Psychology has been described as a ‘hub science’ with psychological findings linked to research and perspectives from the social sciences, natural sciences, medicine, and the humanities, such as philosophy. Over the past few centuries, the field of psychology has undergone several theoretical paradigm shifts (i.e. structuralism, functionalism, psychoanalysis, behaviorism, cognitivism) and is currently typically structured in subfields of which biological, experimental, developmental and clinical psychology have become closer to the biomedical field. Based on such principles, constructs and methods, the science of psychology has also provided a set of unique methods and techniques for psychological interventions (i.e. psychotherapy) with the goal of preventing, treating and rehabilitating dysfunctional behavior and mental disorders. Within this context of psychology, psychotherapy is defined as an applied clinical psychological domain discipline, dealing, generally spoken, with psychological treatments and interventions. More precisely psychotherapy has been defined as ‘clinically relevant, empirically supported interventions of any type that are based on knowledge and expertise in the psychological sciences using psychological methods and means (as opposed to drugs as in psychiatry), typically by communication and/or behavioral exercises’.
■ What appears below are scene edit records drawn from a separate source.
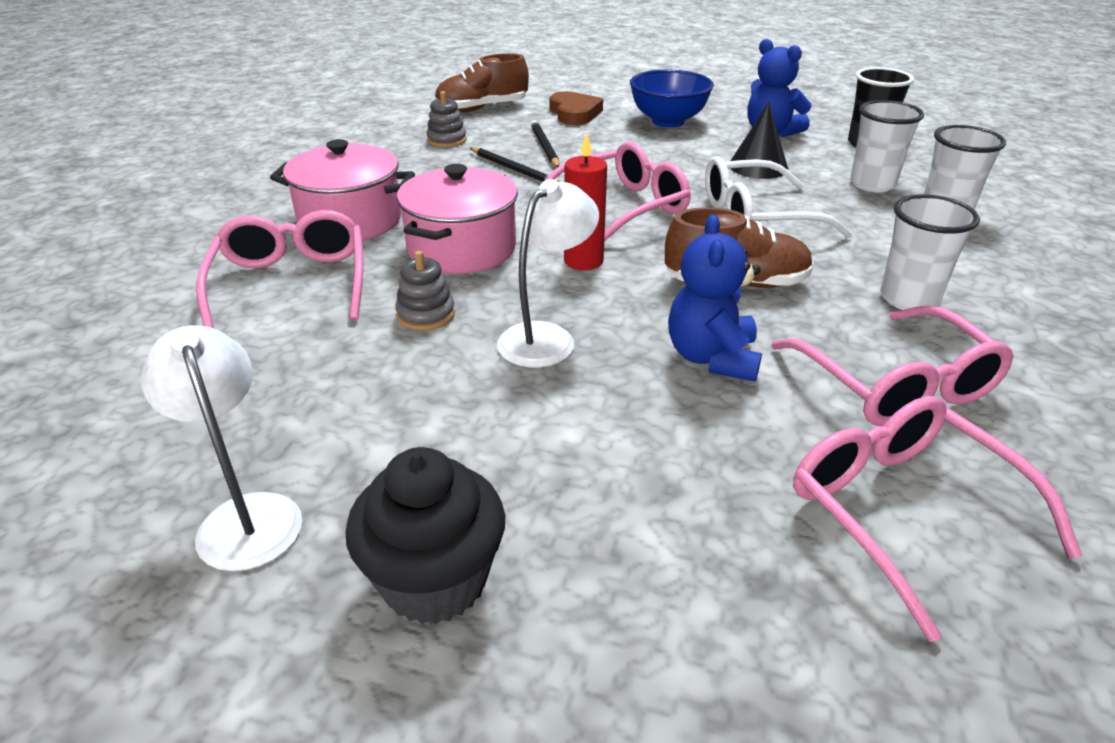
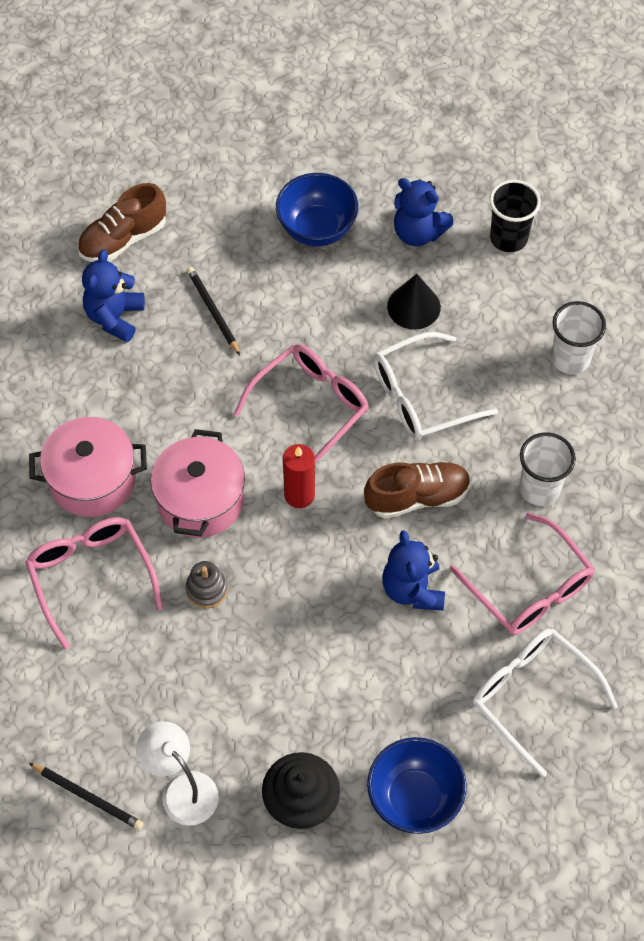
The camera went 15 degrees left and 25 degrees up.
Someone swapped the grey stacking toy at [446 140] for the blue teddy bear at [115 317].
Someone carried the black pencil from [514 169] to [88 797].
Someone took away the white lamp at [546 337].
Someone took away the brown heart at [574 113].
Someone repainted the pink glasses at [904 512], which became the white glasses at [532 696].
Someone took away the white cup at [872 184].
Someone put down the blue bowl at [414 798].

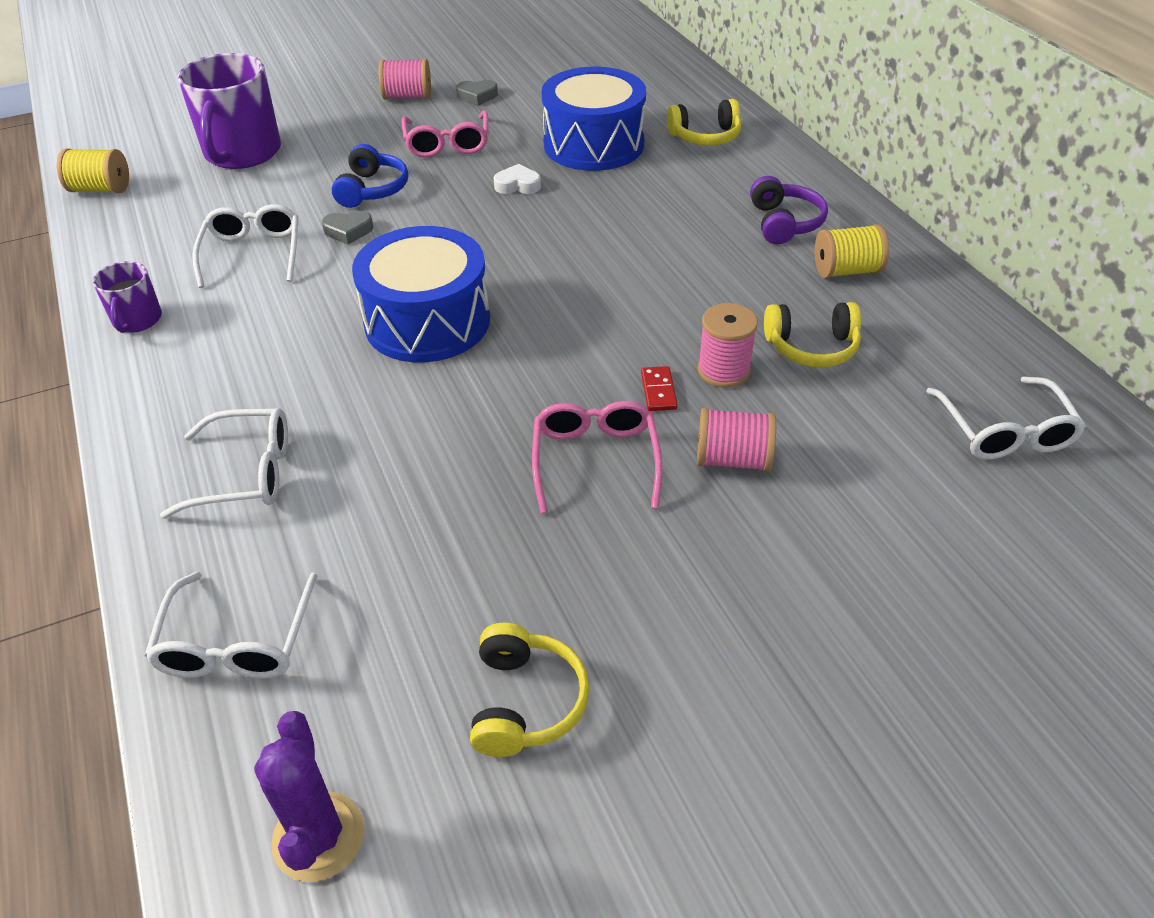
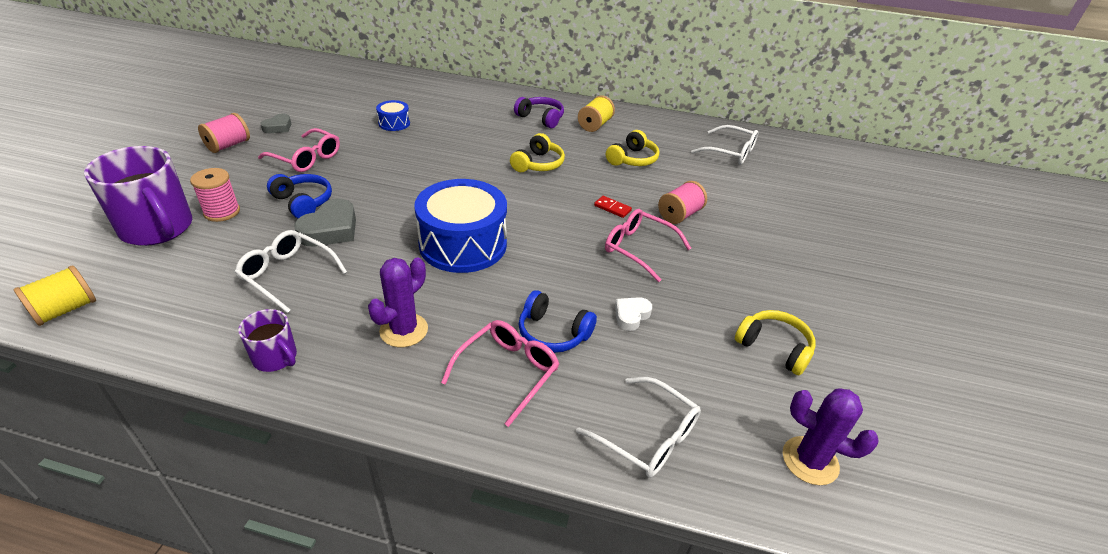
The camera went 55 degrees left and 5 degrees down.
Someone repainted the white glasses at [246 473], which became the pink glasses at [507 372].
Someone scaled the grey heart at [348 231] by 1.70.
Someone carried the white heart from [517 185] to [631 315].
Someone scaled the blue drum at [593 144] by 0.46.
Someone carried the yellow headphones from [705 136] to [538 164].
Someone carried the pink spool from [723 371] to [222 212].
Someone put down the purple cactus at [404 330].
Someone put down the blue headphones at [553 333].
Cognitive Behavior Therapy (CBT) has recently emerged as a dominant paradigm in psychotherapy, and is influencing training and professionalism. It is not entirely happy marriage in the 1970s of Cognitive Therapy (CT) and Behavior Therapy (BT). Whilst BT was derived from the physiological studies of learning going back to Pavlov 120 years ago, and the later operant work of Thorndike and others, CT was never based on a sophisticated theory of mind but on a set of useful heuristics, such as automatic thoughts, core beliefs and schemas. Cognitive Therapy developed from the ego-analytic traditions of the 1940s and 1950s along with the emergent interest in how humans ‘construct’ reality. Today CBT uses Socratic dialogues, guided discovery, behavioral experiments, exposures to the feared and avoided, psycho-education, mindfulness, and teaching the skills of self-monitoring, self-reflection and self-change. CBT is not about correcting faulty thinking as is often simplistically suggested; rather it is about helping people understand how they have become trapped by their attention, reasoning and safety-seeking strategies and how to find ways to develop out of those traps. The focus is on helping people find and distinguish helpful ways of thinking and behaving – not just accuracy.
However, psychological interventions in the future are going to be much more sensitive to individual variation in physiology and genes, much more orientated to tailoring specific inputs, and brain-training exercises for particular people, and much more socially contextualized. Given that poor mental health is linked to poverty poor community integrations, and the competitiveness of groups, key questions arise as to whether we should be working with individuals at all or with communities – addressing their basic social needs and developing mutual social support systems. Moreover, in the 21st century, the increasing pace of technological change may also create new sets of problems, which current therapeutic approaches may be insufficiently equipped to address, stemming from changes in how people work and communicate. In addition the materialism rampant consumerism may be exacerbating people’s tendencies to greed and consequent feelings of depression and alienation when their attempts to buy happiness fail. But at the same time one should appreciate human’s huge potential to think, feel, act and communicate constructively. Thus, therapy can become a matter of releasing and cultivating higher human potentials as well as of containing and overcoming destructive tendencies.
We must do a much better job in working with communities and the voluntary sector in setting up long-term supportive systems for people that will also offer life-skills learning and help. Clinical psychologists must also push forward on preventative agendas, because our science has shown so clearly that the early years matter enormously to how our brains mature and that poverty disadvantage, neglect and abuse are breeding grounds for mental distress. CBT is good at what it attempts to do, but (clinical) psychology as a science and service model goes way beyond it.
Psychotherapy research needs to broaden in terms of adoption of large-scale public health strategies and treatments that can be applied to more people in a simpler and cost-effective way. Given the established efficacy and benefits of psychotherapy and CBTs in particular, time has now come to adopt a developmental framework covering all ages, instead of a smaller-scale, narrow research agenda. Clear conceptual frameworks that bring together the wide variety of findings, models and perspectives and essential linkages to basic psychological and neurobiological research evidence are lacking. Further, attempts to develop common overarching integrative frameworks, such as proposals for empirically based ‘psychological therapies’ or a ‘unified treatment’ have not been successful so far. Thus, it is not surprising that there is a tremendous gap between psychotherapy methods as applied in well-controlled clinical trials and psychotherapy in routine care. More stringent delineation of targeted preventive and therapeutic psychological interventions and an optimization and better understanding of cognitive-behavioral therapies and other psychological interventions is needed within the next few decades.